CRYSTALLIZATION PROCESS OF FE80P20-XSIX AMORPHOUS-ALLOYS

The crystallization process of Fe80P20-xSix amorphous alloys has been studied by electrical resistivity, X-ray diffraction, neutron diffraction, and transmission electron microscopy. This process is classified into two different patterns with a boundary of 6 at%Si. In the alloys containing less than 6 at%Si, alpha-Fe and Fe3P, both of which are stable phases, precipitate from the amorphous matrix directly. In the crystallization of the amorphous alloys containing over 6 at%Si, two complex phases are observed in the early stages. We found that these two phases are isostructural with the alpha-Mn type and beta-Mn type phase. After these two metastable phases disappear, another metastable phase which is probably Fe2P appears.

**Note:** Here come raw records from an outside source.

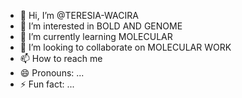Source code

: - 👋 Hi, I’m @TERESIA-WACIRA
- 👀 I’m interested in BOLD AND GENOME
- 🌱 I’m currently learning MOLECULAR
- 💞️ I’m looking to collaborate on MOLECULAR WORK
- 📫 How to reach me 
- 😄 Pronouns: ...
- ⚡ Fun fact: ...

<!---
TERESIA-WACIRA/TERESIA-WACIRA is a ✨ special ✨ repository because its `README.md` (this file) appears on your GitHub profile.
You can click the Preview link to take a look at your changes.
--->
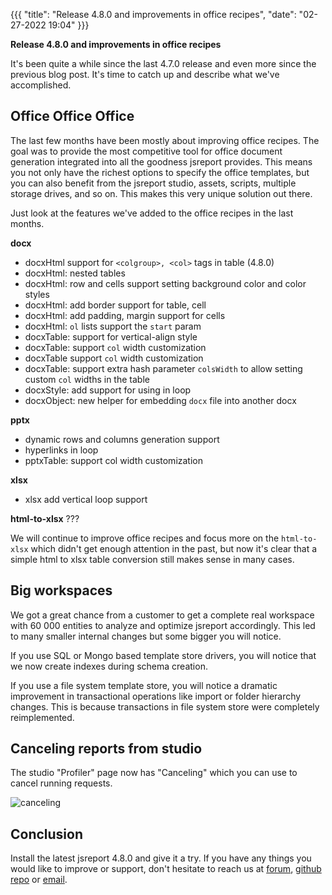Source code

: ﻿{{{
    "title": "Release 4.8.0 and improvements in office recipes",
    "date": "02-27-2022 19:04"
}}}

**Release 4.8.0 and improvements in office recipes**

It's been quite a while since the last 4.7.0 release and even more since the previous blog post. It's time to catch up and describe what we've accomplished.

## Office Office Office

The last few months have been mostly about improving office recipes. The goal was to provide the most competitive tool for office document generation integrated into all the goodness jsreport provides. This means you not only have the richest options to specify the office templates, but you can also benefit from the jsreport studio, assets, scripts, multiple storage drives, and so on. This makes this very unique solution out there.

Just look at the features we've added to the office recipes in the last months.

**docx**
- docxHtml support for `<colgroup>, <col>` tags in table (4.8.0)
- docxHtml: nested tables 
- docxHtml: row and cells support setting background color and color styles
- docxHtml: add border support for table, cell
- docxHtml: add padding, margin support for cells
- docxHtml: `ol` lists support the `start` param
- docxTable: support for vertical-align style
- docxTable: support `col` width customization
- docxTable support `col` width customization
- docxTable: support extra hash parameter `colsWidth` to allow setting custom `col` widths in the table
- docxStyle: add support for using  in loop
- docxObject: new helper for embedding `docx` file into another docx

**pptx**
- dynamic rows and columns generation support
- hyperlinks in loop
- pptxTable: support col width customization

**xlsx**
- xlsx add vertical loop support

**html-to-xlsx**
???

We will continue to improve office recipes and focus more on the `html-to-xlsx` which didn't get enough attention in the past, but now it's clear that a simple html to xlsx table conversion still makes sense in many cases.

## Big workspaces

We got a great chance from a customer to get a complete real workspace with 60 000 entities to analyze and optimize jsreport accordingly. This led to many smaller internal changes but some bigger you will notice.

If you use SQL or Mongo based template store drivers, you will notice that we now create indexes during schema creation.

If you use a file system template store, you will notice a dramatic improvement in transactional operations like import or folder hierarchy changes. This is because transactions in file system store were completely reimplemented.

## Canceling reports from studio

The studio "Profiler" page now has "Canceling" which you can use to cancel running requests. 

![canceling](/learn/static-resources/studio-cancel-profile.png)

## Conclusion 

Install the latest jsreport 4.8.0 and give it a try. If you have any things you would like to improve or support, don't hesitate to reach us at [forum](https://forum.jsreport.net/), [github repo](https://github.com/jsreport/jsreport) or [email](https://jsreport.net/about).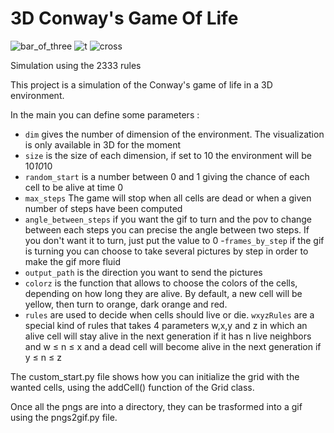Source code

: # 3D Conway's Game Of Life

![bar_of_three](gifs/bar_of_three.gif=100x)  ![t](gifs/t.gif=100x)  ![cross](gifs/cross.gif=100x)

Simulation using the 2333 rules

This project is a simulation of the Conway's game of life in a 3D environment.

In the main you can define some parameters :
- `dim` gives the number of dimension of the environment. The visualization is only available in 3D for the moment
- `size` is the size of each dimension, if set to 10 the environment will be 10*10*10
- `random_start` is a number between 0 and 1 giving the chance of each cell to be alive at time 0
- `max_steps` The game will stop when all cells are dead or when a given number of steps have been computed
- `angle_between_steps` if you want the gif to turn and the pov to change between each steps you can precise the angle between two steps. If you don't want it to turn, just put the value to 0
-`frames_by_step` if the gif is turning you can choose to take several pictures by step in order to make the gif more fluid
- `output_path` is the direction you want to send the pictures
- `colorz` is the function that allows to choose the colors of the cells, depending on how long they are alive. By default, a new cell will be yellow, then turn to orange, dark orange and red.
- `rules` are used to decide when cells should live or die. `wxyzRules` are a special kind of rules that takes 4 parameters w,x,y and z  in which an alive cell will stay alive in the next generation if it has n live neighbors and w ≤ n ≤ x and a dead cell will become alive in the next generation if y ≤ n ≤ z

The custom_start.py file shows how you can initialize the grid with the wanted cells, using the addCell() function of the Grid class.

Once all the pngs are into a directory, they can be trasformed into a gif using the pngs2gif.py file.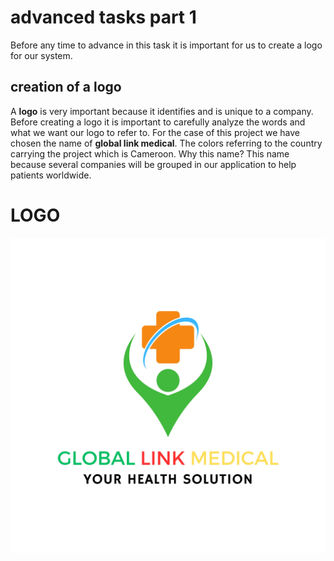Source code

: # advanced tasks part 1

Before any time to advance in this task it is important for us to create a logo for our system.

## creation of a logo

A **logo** is very important because it identifies and is unique to a company. Before creating a logo it is important to carefully analyze the words and what we want our logo to refer to. For the case of this project we have chosen the name of **global link medical**. The colors referring to the country carrying the project which is Cameroon. Why this name?
This name because several companies will be grouped in our application to help patients worldwide.

# LOGO

![MBOALAB](Logo.JPG)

In the final stage of the crystallization, however, existing crystalline phases are stable alpha-Fe (or ordered Fe3Si) and Fe3P. In the isothermal crystallization process of the Fe80P14Si6 amorphous alloy, only the alpha-Mn type phase is observed as the metastable phase at high temperatures such as 683, 703 and 723 K; however, at a lower temperature such as 668 K, no metastable phase is observed. The precipitation of the metastable alpha-Mn type and/or beta-Mn type phases, which consist of the Frank-Kasper coordination polyhedra, can be closely related to the local structure in these amorphous alloys.